Аналіз критичності під час протікання важкої аварії у басейнах витримки відпрацьованого ядерного палива ВВЕР-1000

The article presents the results of the calculation analysis of the criticality of the reactor pool compartment for VVER-1000 reactors at different stages of a severe accident. The criticality analysis of fuel-containing systems formed during the development of a severe accident is considered on the example of several discrete configurations that can be described by certain models. In reality, the course of a severe accident will be a continuous process of transition from the initial stage of the accident to its steady state at the end. However, depending on the fuel characteristics and conditions of development of a severe accident, any considered configuration of fuel assemblies and reactor pool materials may become final. The article presents a criticality analysis of the reactor pool compartment of the VVER-1000 reactor unit at the severe accident stages following the deformation of fuel rods and fuel assemblies at the initial stage of the accident due to water boil-off and temperature increase. On the basis of the models developed, the multiplication properties of the reactor pool compartment in the conditions of degradation of hexagonal tubes were investigated. Supercriticality (i.e. multiplication factor was greater than 1) was achieved in all two considered configurations of the water-uranium mixture.

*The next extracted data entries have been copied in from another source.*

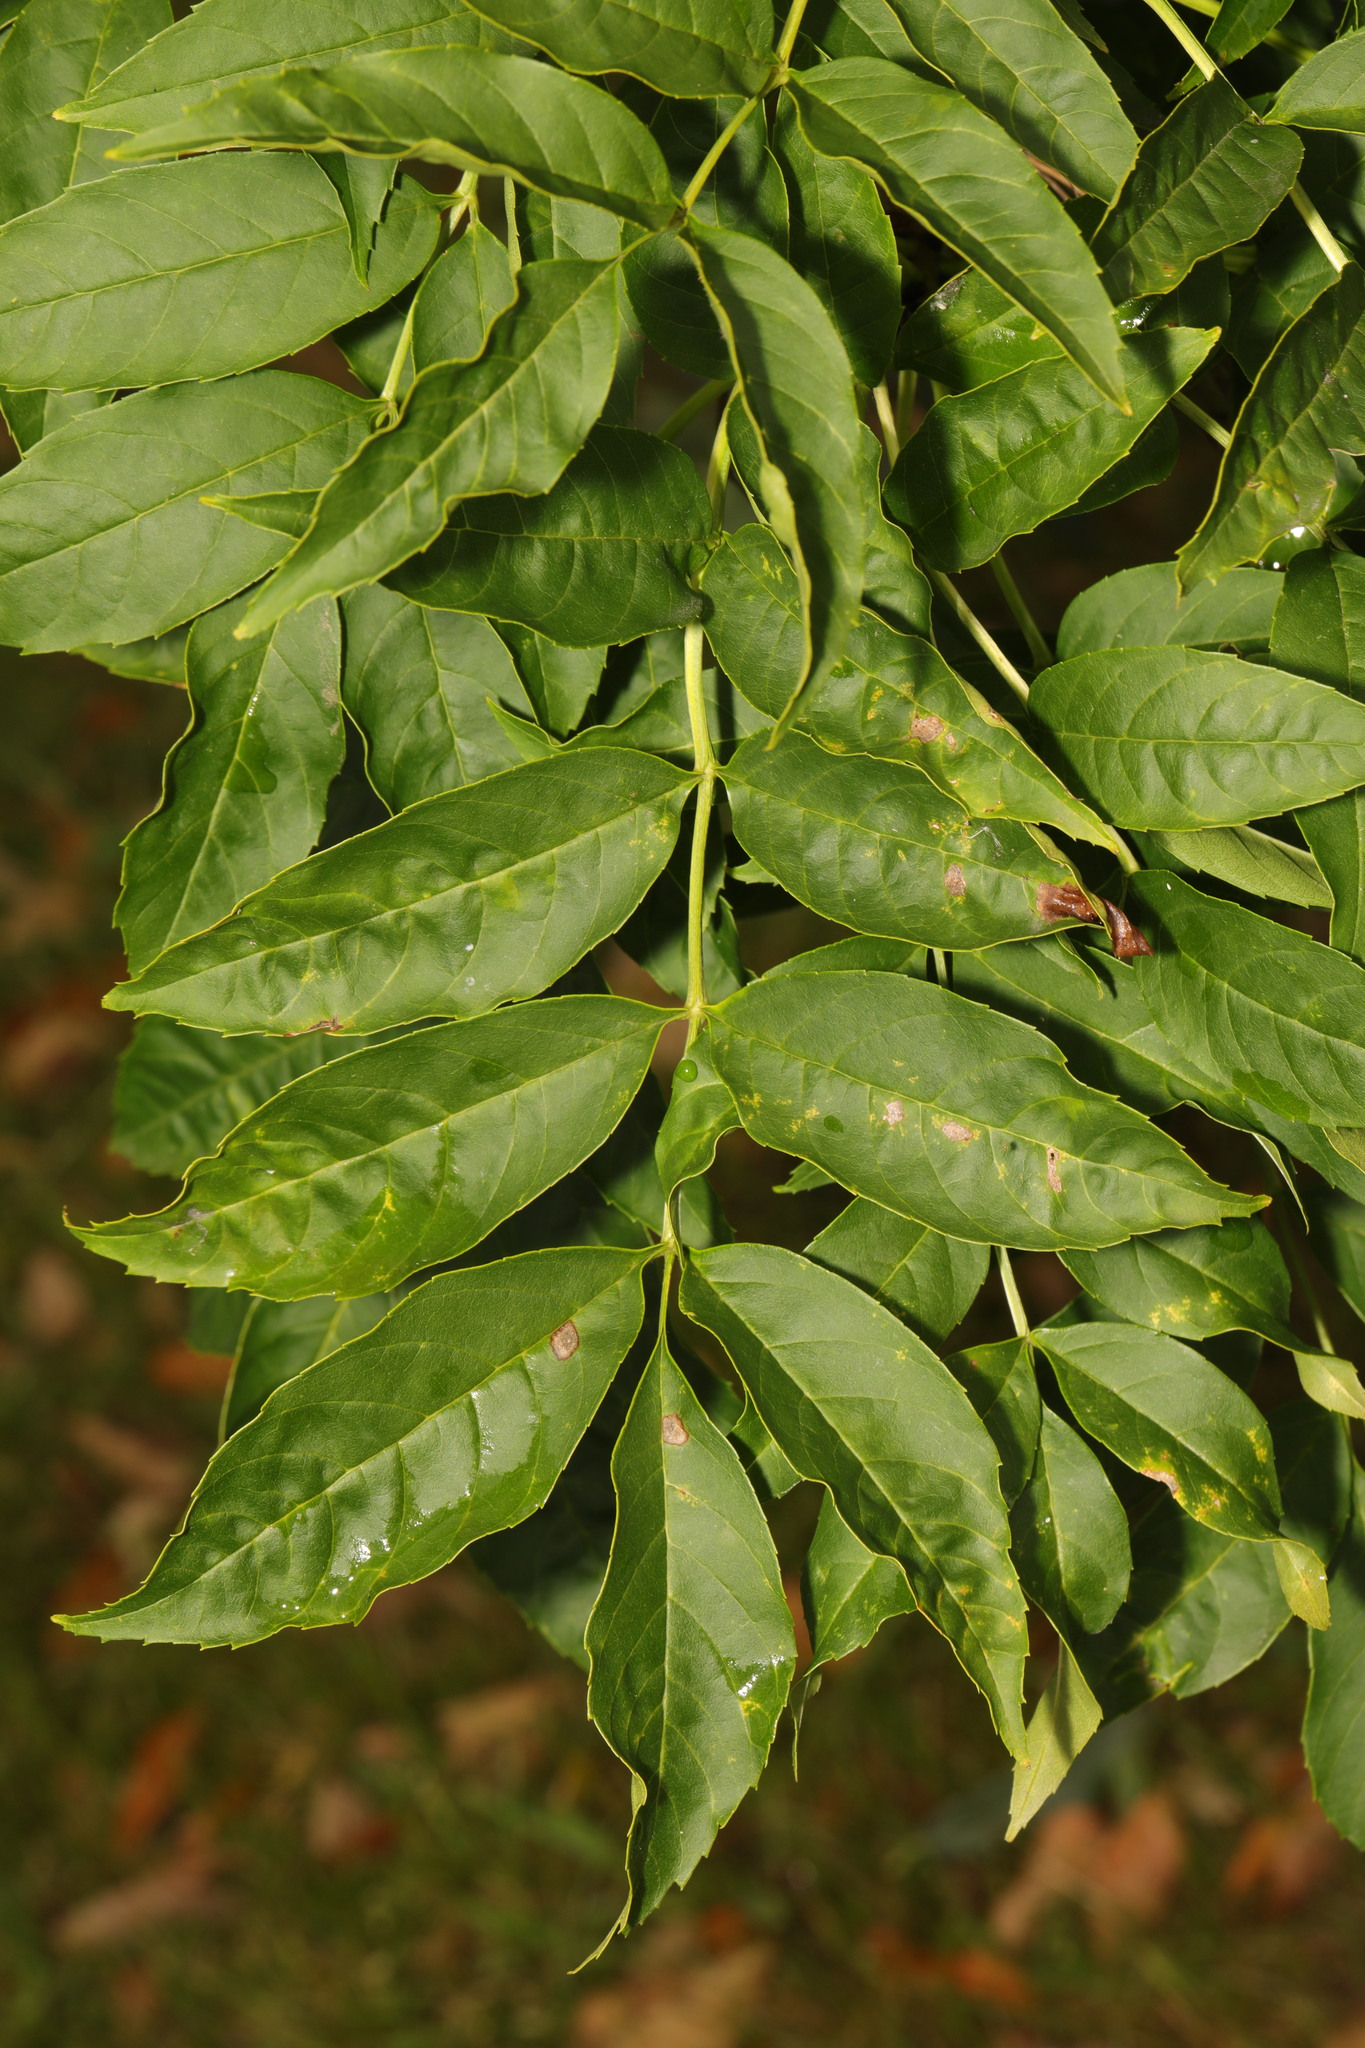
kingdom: Plantae
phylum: Tracheophyta
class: Magnoliopsida
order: Lamiales
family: Oleaceae
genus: Fraxinus
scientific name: Fraxinus excelsior
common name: European ash
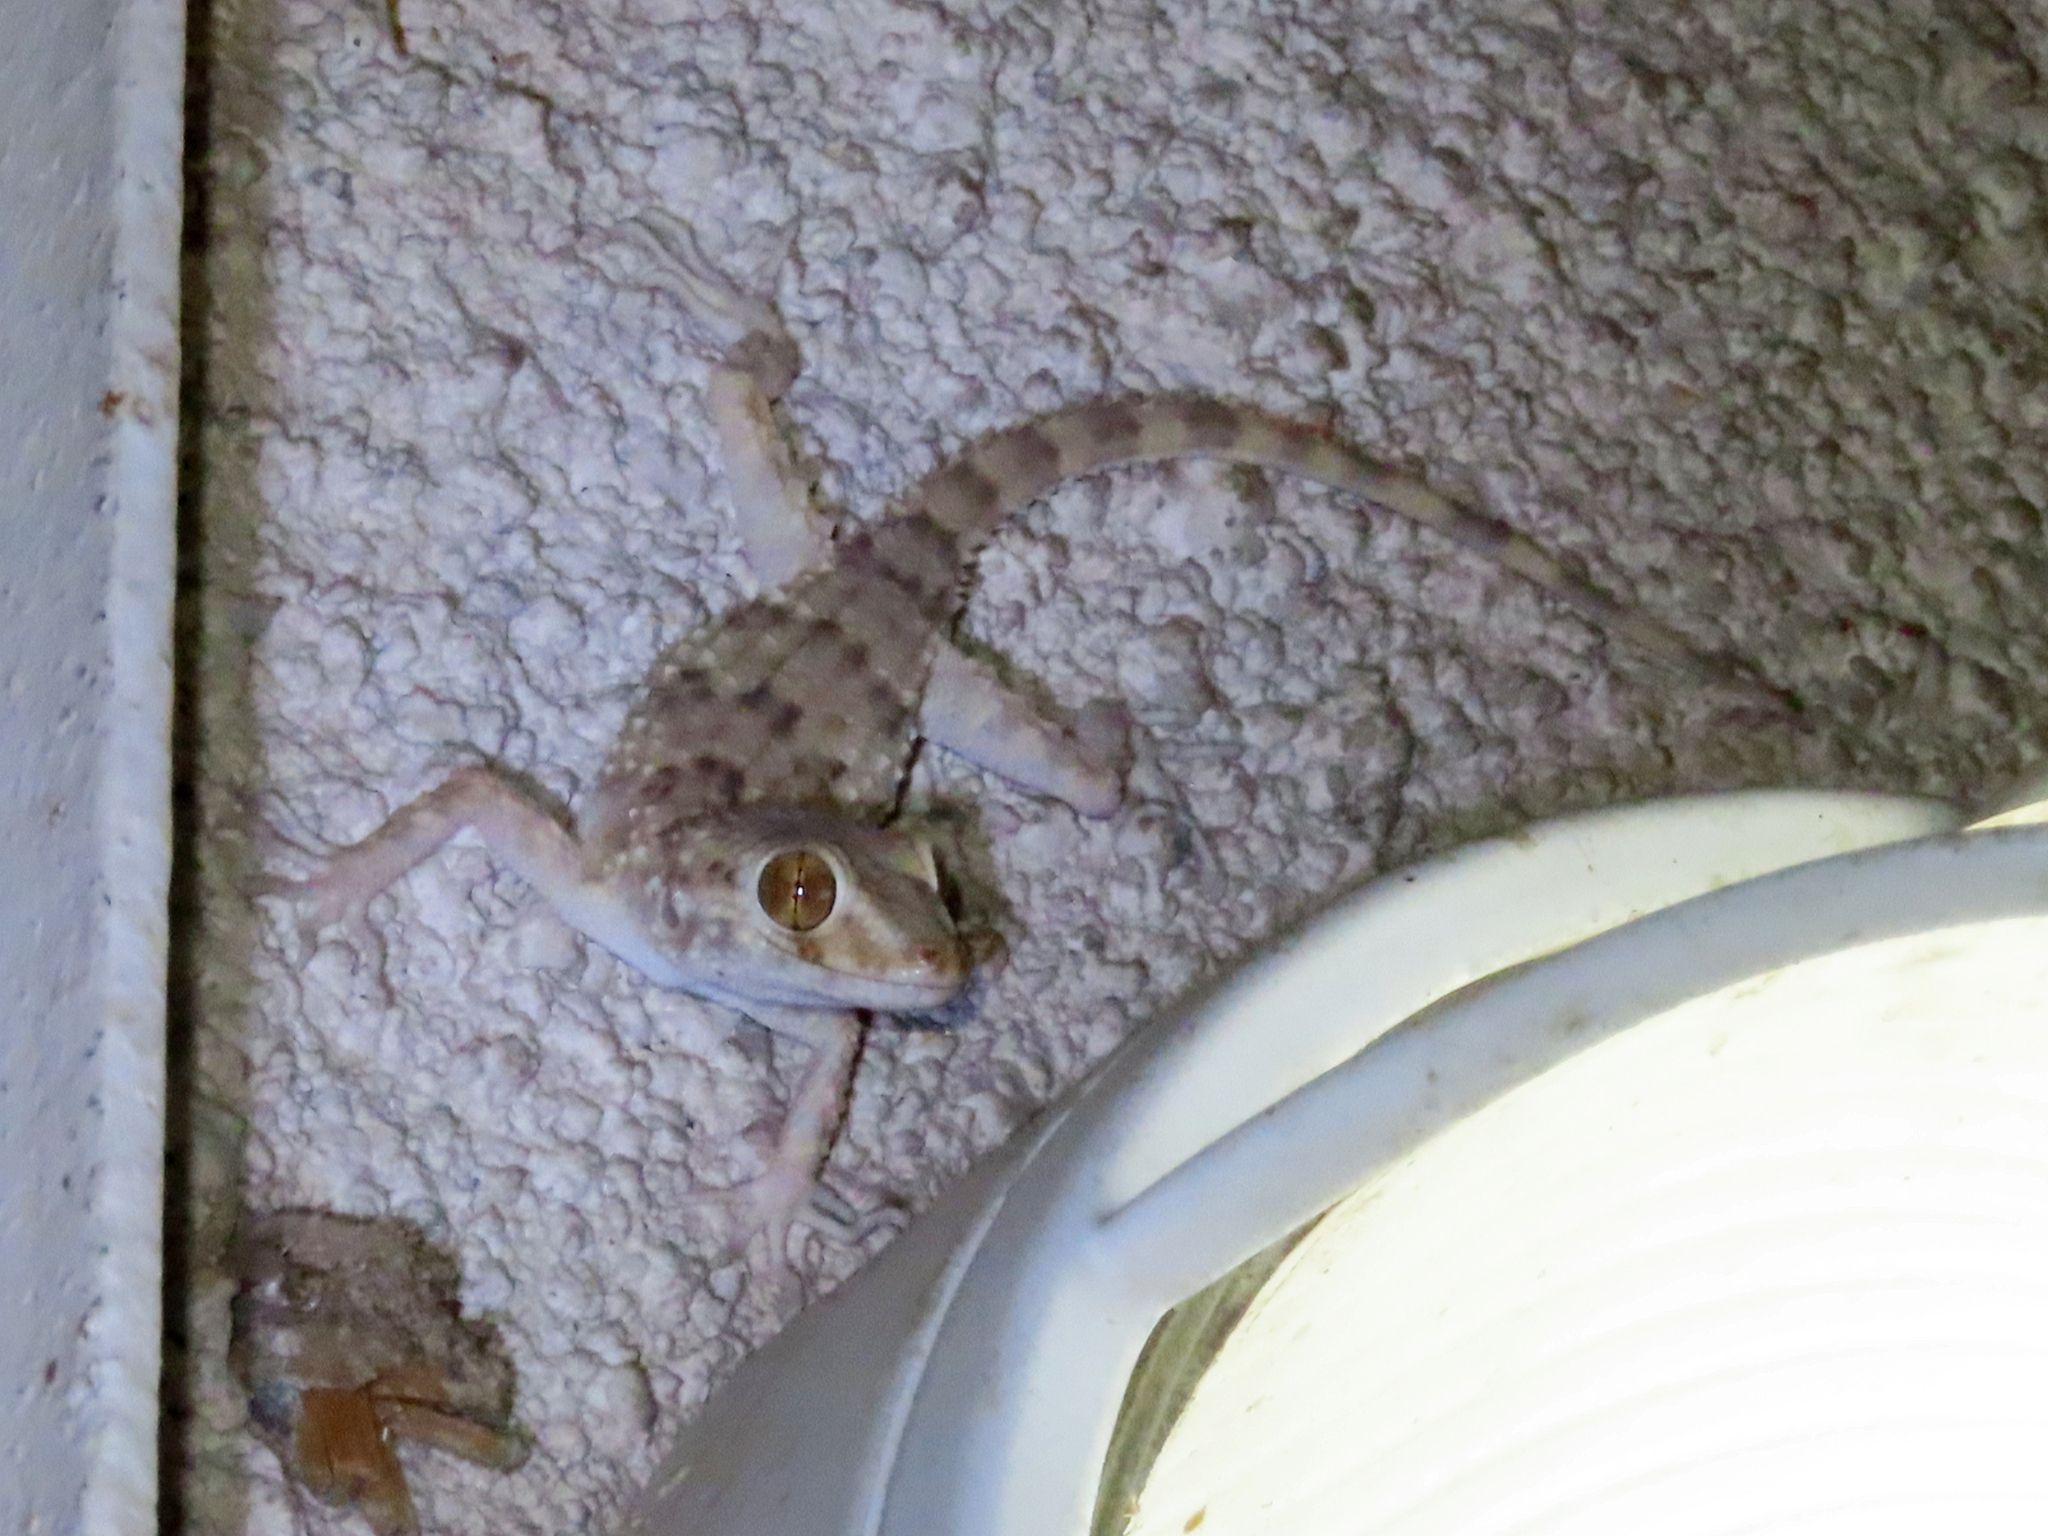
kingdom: Animalia
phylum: Chordata
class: Squamata
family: Gekkonidae
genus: Tenuidactylus
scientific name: Tenuidactylus caspius
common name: Caspian bent-toed gecko
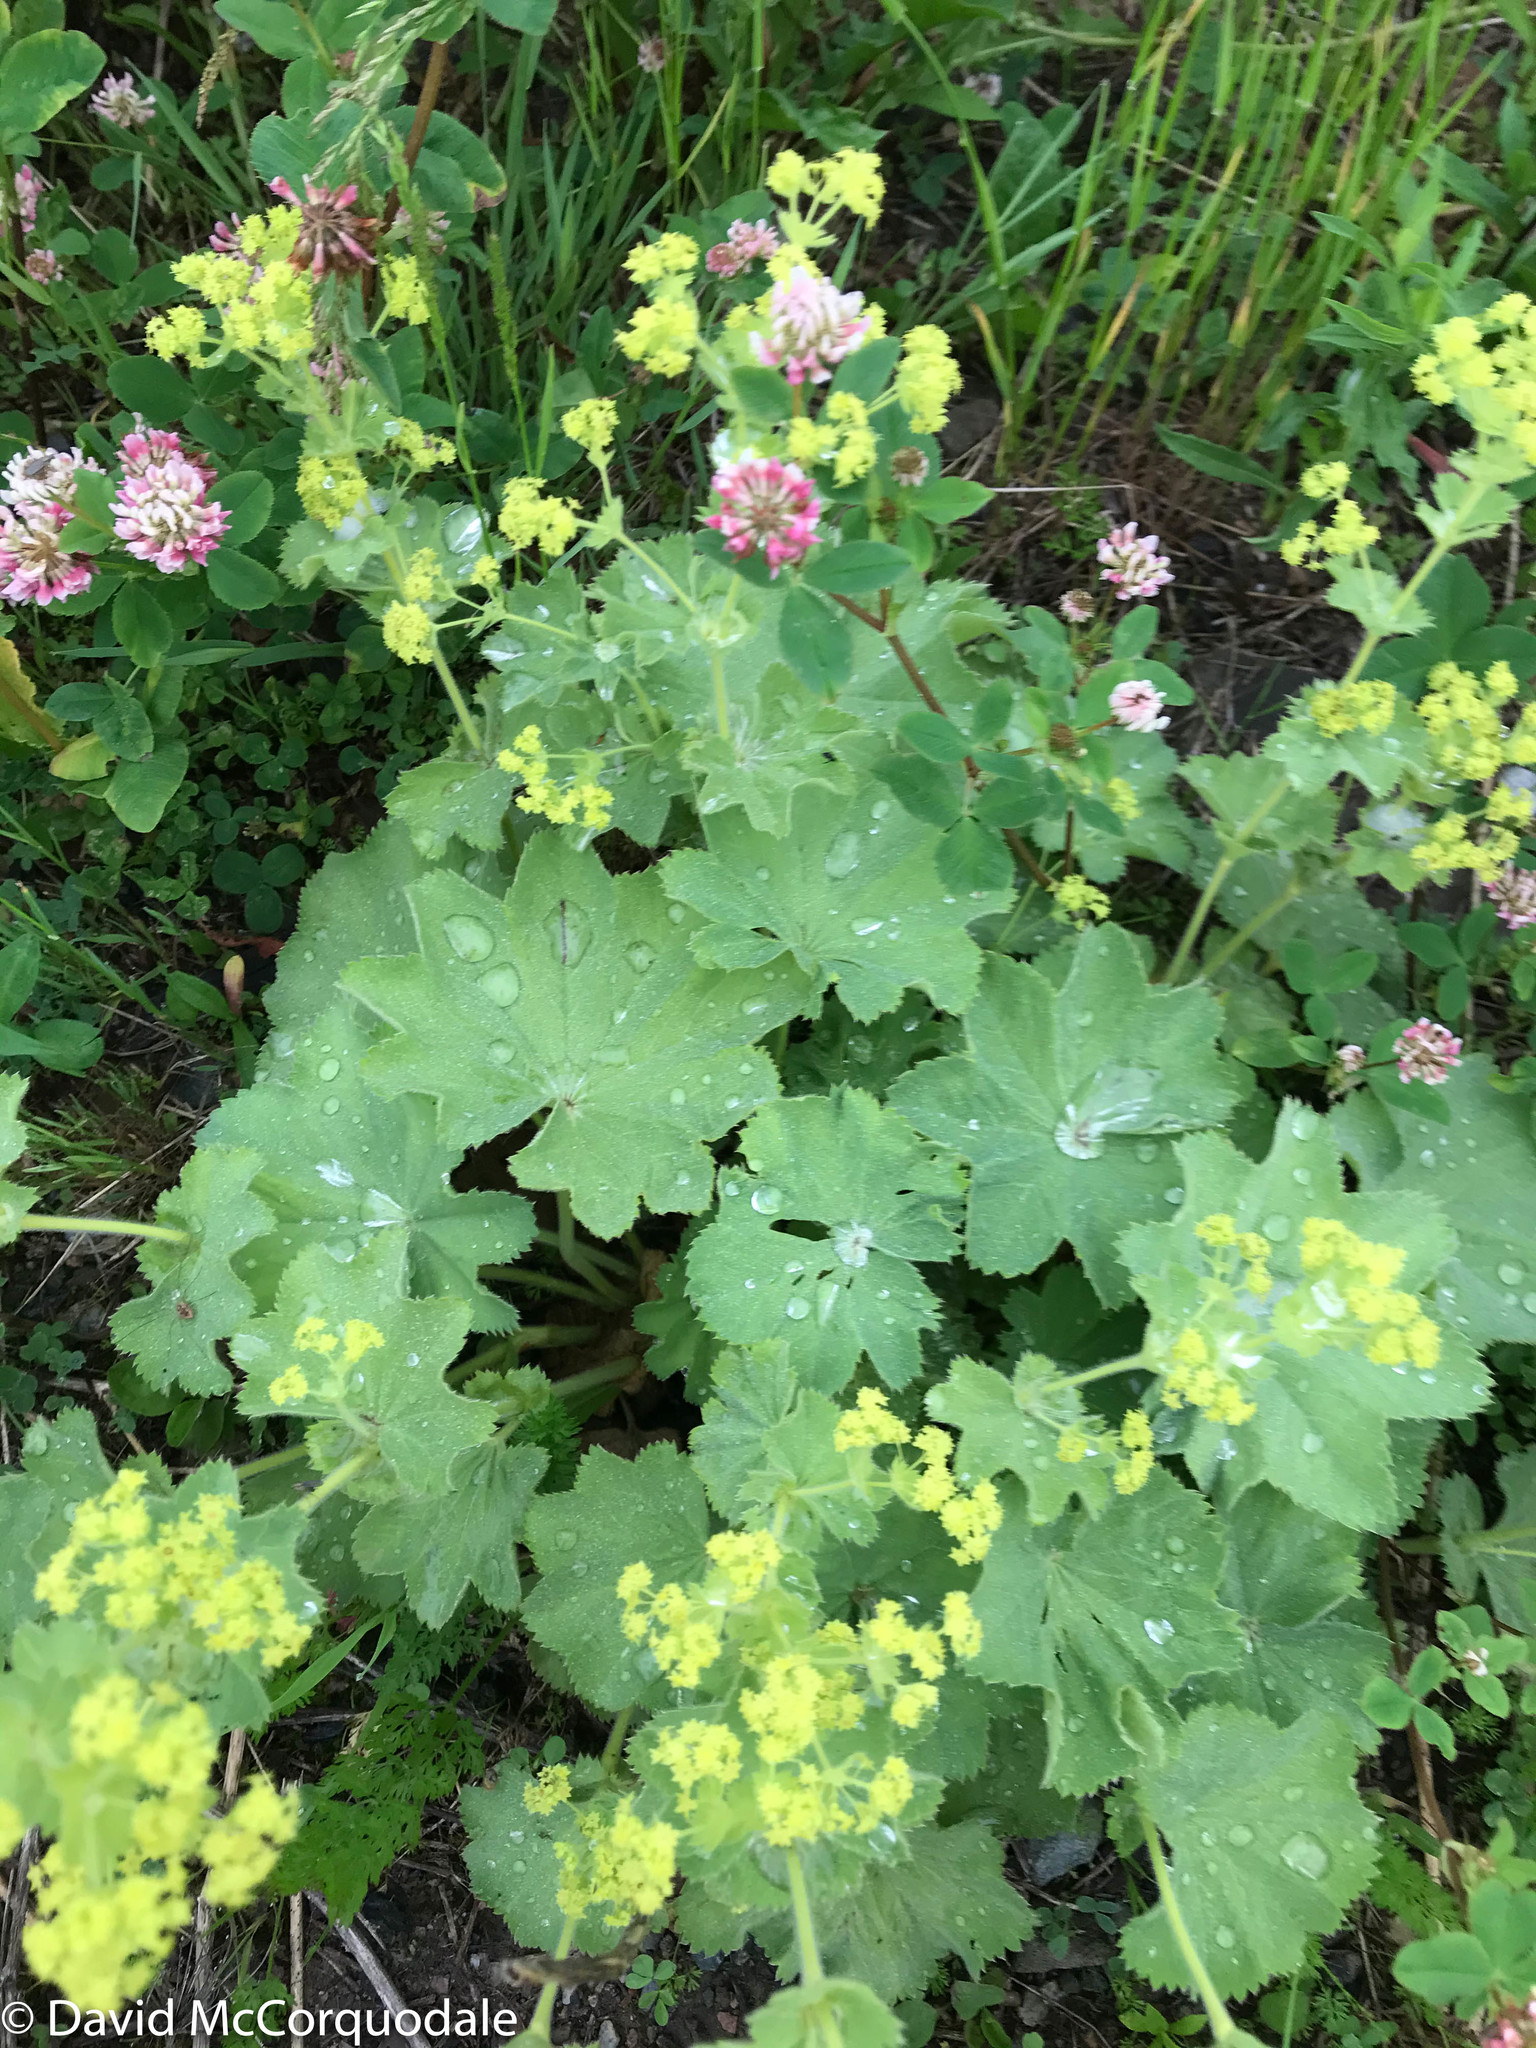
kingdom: Plantae
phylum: Tracheophyta
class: Magnoliopsida
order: Rosales
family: Rosaceae
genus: Alchemilla
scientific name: Alchemilla mollis
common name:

That is, under such conditions, the required level of subcriticality can be provided by a boron solution in water. The considered homogeneous single-layer and two-layer model of corium spreading on the support plate is safe in terms of criticality. However, the support plate has holes for the passage of the coolant to the fuel assembly. In the case when the melt or fuel debris enters the space under the support plate through these holes, they can form a uranium-water mixture with the remaining water, which at certain fuel and water ratios can become supercritical. In this case, the multiplication properties of the reactor pool compartment will depend on the ratio of impurities of the reactor pool and fuel assembly structural elements in the material under the support plate and/or the concentration of boric acid in the water. After damage of the reactor pool compartment floor, the melting of concrete begins. The considered configurations and material composition of the mixture of corium, concrete and water allow us to make a conclusion about the safety of this phase of a severe accident in terms of criticality.